Ask your healthcare provider about support groups in your area. You also can search online or check the library. You can find a support group through a national organization, such as the American stroke Association or the Aneurysm and AVM Foundation.
Preparing for your appointment
A brain arteriovenous malformations (AVMS) may be diagnosed in an emergency situation right after the bleeding has occurred. It can also be found after other symptoms symbol of a brain scan.
But sometimes a brain AVM can be found in the diagnosis or treatment of a relationship of medical condition. Then, you may be referred to a specialist trained in brain and nervous system, such as a neurologist or neurosurgeon.
Because there's often a lot to discuss, it is a good idea to get prepared for your appointment. Here are some tips to help you prepare and what to expect from your health care professional.
What you can do
- Be aware of any pre-appointment restrictions. At the time you make the appointment, be sure to ask if there is anything that you need to do beforehand.
- Write down any symptoms you're experiencing, including any that do not seem to be related to the reason for which you scheduled the appointment.

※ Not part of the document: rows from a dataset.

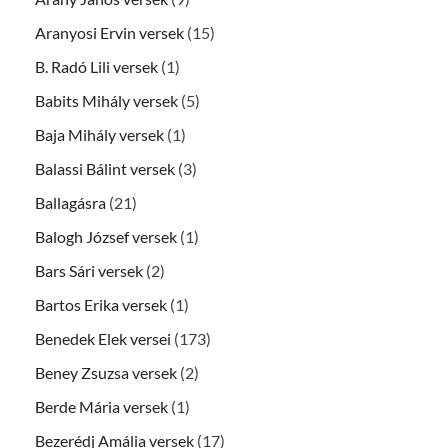
Aranyosi Ervin versek
(15)
B. Radó Lili versek
(1)
Babits Mihály versek
(5)
Baja Mihály versek
(1)
Balassi Bálint versek
(3)
Ballagásra
(21)
Balogh József versek
(1)
Bars Sári versek
(2)
Bartos Erika versek
(1)
Benedek Elek versei
(173)
Beney Zsuzsa versek
(2)
Berde Mária versek
(1)
Bezerédj Amália versek
(17)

- Make a list of all the medicines, vitamins, and supplements you are taking.
- Ask a family member or friend to come with you, if possible. Sometimes it can be difficult to remember all the information provided to you during an appointment. Someone who comes with you may remember something that you've forgotten or lost.
- Write questions to ask. In addition, do not be afraid to ask questions that may arise during your appointment.
The appointment time is limited, so preparing a list of questions in advance will help to make the most of your time. For brain AVM, some basic questions to ask include:
- What are other possible causes of the symptoms?
- What evidence do I need to confirm the diagnosis?
- What are my treatment options and the advantages and disadvantages of each?
- What results can I expect?
- What type of follow-up should I expect?
What to expect from your doctor
Your neurologist is likely to ask you about any symptoms you may be experiencing, do a physical exam and schedule of tests to confirm the diagnosis.
Tests of collecting information on the size and location of the MALFORMATION to help direct your treatment options. Your neurologist may ask:
- When did the symptoms begin?
- The symptoms been continuous or occasional?
- How severe are the symptoms?
- What, if anything, seems to improve your symptoms?
- What, if anything, appears to worsen your symptoms?
What you can do in the meantime
Avoid any activity that may raise your blood pressure and put stress on the brain AVM, such as lifting heavy objects or straining. Also avoid the use of blood-thinning medications, such as warfarin (Jantovin).